Quesito 1:
Indica se ciascuna affermazione concorda con il brano sull'esposto di Findim riportato sotto, rispondendo sì o no e citando tra virgolette le parole del brano che lo stabiliscono.
(a) Findim chiede alla Consob di ordinare ai consigli di amministrazione di Telecom Italia e di Telco di fornire chiarimenti al mercato.
(b) Secondo Findim, nelle prime tre assemblee Telco deteneva la maggioranza assoluta dell'intero capitale sociale di Telecom Italia.
(c) Il brano richiama l'articolo 157, comma 2, del Tuf.
Quesito 2:
Rispondi alle seguenti domande in base al brano sull'esposto di Findim riportato sotto.
(a) A quale commissione si rivolge Findim?
(b) In quale arco di anni si sono svolte le prime tre assemblee di Telecom Italia esaminate?
(c) Secondo il codice civile richiamato nel brano, quando ricorre il controllo interno di fatto?

Estratto della fonte:
-=-=-=-=-

Conseguentemente a questo accertamento, la Findim chiede alla Consob di “ordinare al consiglio di amministrazione di Telecom Italia e di Telco di fornire i chiarimenti necessari perché il mercato disponga di un’informativa corretta e completa sul rapporto di controllo esistente” tra Telco e Telecom “con ogni conseguenza in merito agli obblighi di legge connessi all’esistenza di tale rapporto”.

Più in generale, Findim chiede di “accertare la non correttezza delle informazioni rese disponibili al pubblico in merito agli assetti di controllo forniti da Telecom Italia e da Telco e assumere ogni necessario provvedimento volto a porvi rimedio, se del caso, esercitando i poteri di impugnativa di cui all’articolo 157, comma 2, del Tuf”.

Nell’esposto alla Commissione, Findim ricorda che secondo il codice civile “il controllo interno di fatto ricorre quando una società dispone di un numero di ‘voti sufficienti per esercitare un’influenza dominante nell’assemblea ordinaria’ di un’altra società”. Qualora la partecipazione disponibile non raggiunga la maggioranza assoluta dei voti esercitabili in assemblea, “ai fini della sussistenza di un rapporto di controllo, occorre verificare, in concreto, se la partecipazione, ancorché minoritaria, sia comunque potenzialmente idonea a incidere in modo decisivo sugli equilibri di potere che si esprimono in assemblea”.

Secondo Findim, analizzando l’andamento delle assemblee di Telecom Italia, si “dimostra inequivocabilmente la sussistenza di un controllo di fatto di Telco su Telecom Italia“. In particolare, infatti, nelle prime tre assemblee – tra il 2008 e il 2010 – considerata la percentuale di assenteismo dei soci di Telecom Italia, Telco, seppure con una partecipazione minoritaria se rapportata all’intero capitale sociale, ha sempre avuto la maggioranza assoluta del capitale sociale presente in assemblea”.

-=-=-=-=-

Elenco:
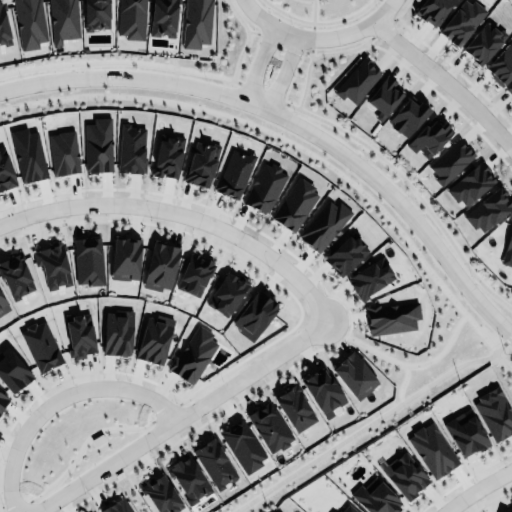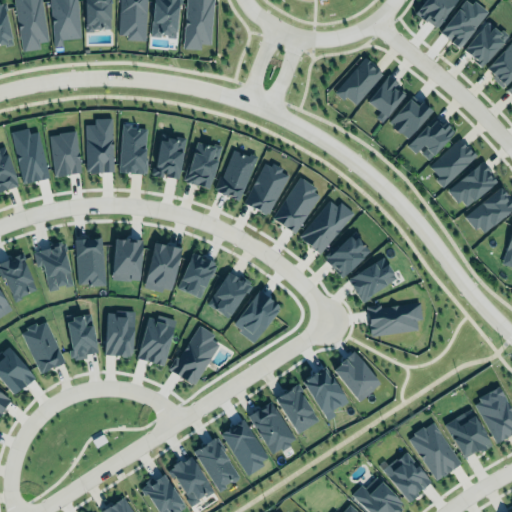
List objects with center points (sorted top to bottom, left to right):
building: (432, 10)
building: (95, 14)
building: (130, 18)
building: (130, 18)
building: (163, 18)
building: (63, 20)
building: (461, 22)
building: (29, 23)
building: (196, 23)
building: (3, 26)
road: (317, 37)
building: (482, 41)
building: (483, 42)
building: (501, 62)
road: (258, 63)
building: (501, 65)
road: (283, 73)
building: (355, 80)
building: (356, 81)
road: (445, 81)
building: (509, 89)
building: (383, 95)
building: (407, 114)
building: (407, 116)
road: (295, 124)
building: (428, 137)
building: (96, 144)
building: (98, 145)
building: (129, 148)
building: (131, 149)
building: (62, 151)
building: (64, 152)
building: (28, 155)
building: (167, 156)
building: (449, 161)
building: (198, 163)
building: (200, 164)
building: (5, 170)
building: (5, 171)
building: (234, 173)
building: (470, 184)
building: (470, 184)
building: (264, 187)
building: (262, 188)
building: (294, 202)
building: (295, 204)
building: (487, 208)
building: (488, 210)
road: (177, 213)
building: (321, 223)
building: (323, 225)
building: (507, 251)
building: (343, 253)
building: (345, 253)
building: (125, 258)
building: (86, 259)
building: (88, 261)
building: (52, 264)
building: (158, 265)
building: (160, 266)
building: (194, 274)
building: (15, 276)
building: (369, 276)
building: (370, 278)
building: (226, 293)
building: (3, 304)
building: (254, 313)
building: (254, 315)
building: (389, 316)
building: (392, 318)
building: (115, 332)
building: (117, 332)
building: (77, 335)
building: (80, 335)
building: (153, 338)
building: (154, 338)
building: (40, 345)
building: (193, 354)
building: (12, 370)
building: (354, 375)
building: (323, 392)
road: (50, 397)
building: (3, 398)
building: (2, 399)
building: (294, 408)
building: (495, 413)
road: (173, 417)
building: (268, 425)
building: (269, 427)
building: (466, 430)
building: (465, 433)
building: (242, 444)
building: (243, 445)
building: (432, 447)
building: (432, 450)
building: (213, 462)
building: (214, 463)
building: (405, 474)
building: (189, 477)
building: (188, 478)
road: (474, 487)
building: (161, 493)
building: (161, 494)
building: (375, 496)
building: (115, 506)
building: (117, 506)
building: (345, 509)
building: (347, 509)
building: (508, 510)
building: (276, 511)
building: (506, 511)
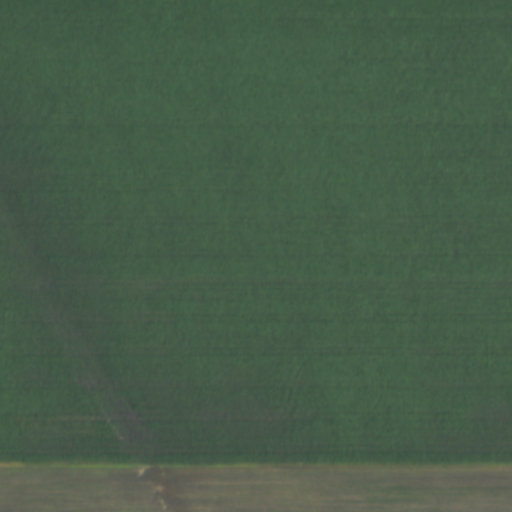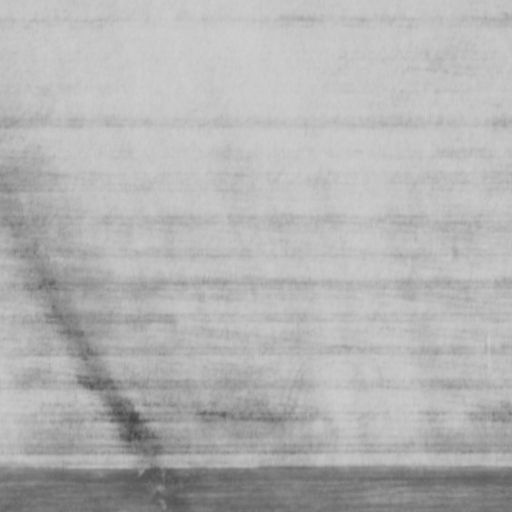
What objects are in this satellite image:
crop: (256, 233)
crop: (256, 489)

-=-=-=-=-

Risposta finale 1:
(a) Sì: "ordinare al consiglio di amministrazione di Telecom Italia e di Telco di fornire i chiarimenti necessari perché il mercato disponga di un’informativa corretta e completa".
(b) No: "seppure con una partecipazione minoritaria se rapportata all’intero capitale sociale, ha sempre avuto la maggioranza assoluta del capitale sociale presente in assemblea".
(c) Sì: "esercitando i poteri di impugnativa di cui all’articolo 157, comma 2, del Tuf".

Risposta finale 2:
(a) Findim si rivolge alla Consob.
(b) Le prime tre assemblee si sono svolte tra il 2008 e il 2010.
(c) Il controllo interno di fatto ricorre quando una società dispone di un numero di voti sufficienti per esercitare un'influenza dominante nell'assemblea ordinaria di un'altra società.